**** Records for processing ****

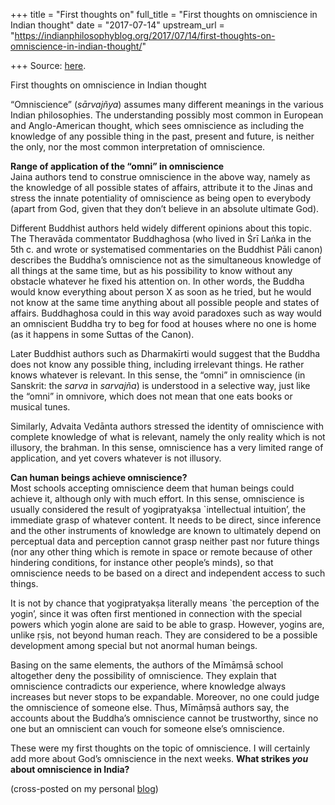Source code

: +++
title = "First thoughts on"
full_title = "First thoughts on omniscience in Indian thought"
date = "2017-07-14"
upstream_url = "https://indianphilosophyblog.org/2017/07/14/first-thoughts-on-omniscience-in-indian-thought/"

+++
Source: [here](https://indianphilosophyblog.org/2017/07/14/first-thoughts-on-omniscience-in-indian-thought/).

First thoughts on omniscience in Indian thought

“Omniscience” (*sārvajñya*) assumes many different meanings in the
various Indian philosophies. The understanding possibly most common in
European and Anglo-American thought, which sees omniscience as including
the knowledge of any possible thing in the past, present and future, is
neither the only, nor the most common interpretation of omniscience.

**Range of application of the “omni” in omniscience**  
Jaina authors tend to construe omniscience in the above way, namely as
the knowledge of all possible states of affairs, attribute it to the
Jinas and stress the innate potentiality of omniscience as being open to
everybody (apart from God, given that they don’t believe in an absolute
ultimate God).

Different Buddhist authors held widely different opinions about this
topic. The Theravāda commentator Buddhaghosa (who lived in Śrī Laṅka in
the 5th c. and wrote or systematised commentaries on the Buddhist Pāli
canon) describes the Buddha’s omniscience not as the simultaneous
knowledge of all things at the same time, but as his possibility to know
without any obstacle whatever he fixed his attention on. In other words,
the Buddha would know everything about person X as soon as he tried, but
he would not know at the same time anything about all possible people
and states of affairs. Buddhaghosa could in this way avoid paradoxes
such as way would an omniscient Buddha try to beg for food at houses
where no one is home (as it happens in some Suttas of the Canon).

Later Buddhist authors such as Dharmakīrti would suggest that the Buddha
does not know any possible thing, including irrelevant things. He rather
knows whatever is relevant. In this sense, the “omni” in omniscience (in
Sanskrit: the *sarva* in *sarvajña*) is understood in a selective way,
just like the “omni” in omnivore, which does not mean that one eats
books or musical tunes.

Similarly, Advaita Vedānta authors stressed the identity of omniscience
with complete knowledge of what is relevant, namely the only reality
which is not illusory, the brahman. In this sense, omniscience has a
very limited range of application, and yet covers whatever is not
illusory.

**Can human beings achieve omniscience?**  
Most schools accepting omniscience deem that human beings could achieve
it, although only with much effort. In this sense, omniscience is
usually considered the result of yogipratyakṣa \`intellectual
intuition’, the immediate grasp of whatever content. It needs to be
direct, since inference and the other instruments of knowledge are known
to ultimately depend on perceptual data and perception cannot grasp
neither past nor future things (nor any other thing which is remote in
space or remote because of other hindering conditions, for instance
other people’s minds), so that omniscience needs to be based on a direct
and independent access to such things.

It is not by chance that yogipratyakṣa literally means \`the perception
of the yogin’, since it was often first mentioned in connection with the
special powers which yogin alone are said to be able to grasp. However,
yogins are, unlike ṛṣis, not beyond human reach. They are considered to
be a possible development among special but not anormal human beings.

Basing on the same elements, the authors of the Mīmāṃsā school
altogether deny the possibility of omniscience. They explain that
omniscience contradicts our experience, where knowledge always increases
but never stops to be expandable. Moreover, no one could judge the
omniscience of someone else. Thus, Mīmāṃsā authors say, the accounts
about the Buddha’s omniscience cannot be trustworthy, since no one but
an omniscient can vouch for someone else’s omniscience.

These were my first thoughts on the topic of omniscience. I will
certainly add more about God’s omniscience in the next weeks. **What
strikes *you* about omniscience in India?**

(cross-posted on my personal [blog](http://elisafreschi.com))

****

Reproduce the full listing faithfully, but do not carry over any pictures.

Output for this exercise:
Source code

: +++
title = "First thoughts on"
full_title = "First thoughts on omniscience in Indian thought"
date = "2017-07-14"
upstream_url = "https://indianphilosophyblog.org/2017/07/14/first-thoughts-on-omniscience-in-indian-thought/"

+++
Source: [here](https://indianphilosophyblog.org/2017/07/14/first-thoughts-on-omniscience-in-indian-thought/).

First thoughts on omniscience in Indian thought

“Omniscience” (*sārvajñya*) assumes many different meanings in the
various Indian philosophies. The understanding possibly most common in
European and Anglo-American thought, which sees omniscience as including
the knowledge of any possible thing in the past, present and future, is
neither the only, nor the most common interpretation of omniscience.

**Range of application of the “omni” in omniscience**  
Jaina authors tend to construe omniscience in the above way, namely as
the knowledge of all possible states of affairs, attribute it to the
Jinas and stress the innate potentiality of omniscience as being open to
everybody (apart from God, given that they don’t believe in an absolute
ultimate God).

Different Buddhist authors held widely different opinions about this
topic. The Theravāda commentator Buddhaghosa (who lived in Śrī Laṅka in
the 5th c. and wrote or systematised commentaries on the Buddhist Pāli
canon) describes the Buddha’s omniscience not as the simultaneous
knowledge of all things at the same time, but as his possibility to know
without any obstacle whatever he fixed his attention on. In other words,
the Buddha would know everything about person X as soon as he tried, but
he would not know at the same time anything about all possible people
and states of affairs. Buddhaghosa could in this way avoid paradoxes
such as way would an omniscient Buddha try to beg for food at houses
where no one is home (as it happens in some Suttas of the Canon).

Later Buddhist authors such as Dharmakīrti would suggest that the Buddha
does not know any possible thing, including irrelevant things. He rather
knows whatever is relevant. In this sense, the “omni” in omniscience (in
Sanskrit: the *sarva* in *sarvajña*) is understood in a selective way,
just like the “omni” in omnivore, which does not mean that one eats
books or musical tunes.

Similarly, Advaita Vedānta authors stressed the identity of omniscience
with complete knowledge of what is relevant, namely the only reality
which is not illusory, the brahman. In this sense, omniscience has a
very limited range of application, and yet covers whatever is not
illusory.

**Can human beings achieve omniscience?**  
Most schools accepting omniscience deem that human beings could achieve
it, although only with much effort. In this sense, omniscience is
usually considered the result of yogipratyakṣa \`intellectual
intuition’, the immediate grasp of whatever content. It needs to be
direct, since inference and the other instruments of knowledge are known
to ultimately depend on perceptual data and perception cannot grasp
neither past nor future things (nor any other thing which is remote in
space or remote because of other hindering conditions, for instance
other people’s minds), so that omniscience needs to be based on a direct
and independent access to such things.

It is not by chance that yogipratyakṣa literally means \`the perception
of the yogin’, since it was often first mentioned in connection with the
special powers which yogin alone are said to be able to grasp. However,
yogins are, unlike ṛṣis, not beyond human reach. They are considered to
be a possible development among special but not anormal human beings.

Basing on the same elements, the authors of the Mīmāṃsā school
altogether deny the possibility of omniscience. They explain that
omniscience contradicts our experience, where knowledge always increases
but never stops to be expandable. Moreover, no one could judge the
omniscience of someone else. Thus, Mīmāṃsā authors say, the accounts
about the Buddha’s omniscience cannot be trustworthy, since no one but
an omniscient can vouch for someone else’s omniscience.

These were my first thoughts on the topic of omniscience. I will
certainly add more about God’s omniscience in the next weeks. **What
strikes *you* about omniscience in India?**

(cross-posted on my personal [blog](http://elisafreschi.com))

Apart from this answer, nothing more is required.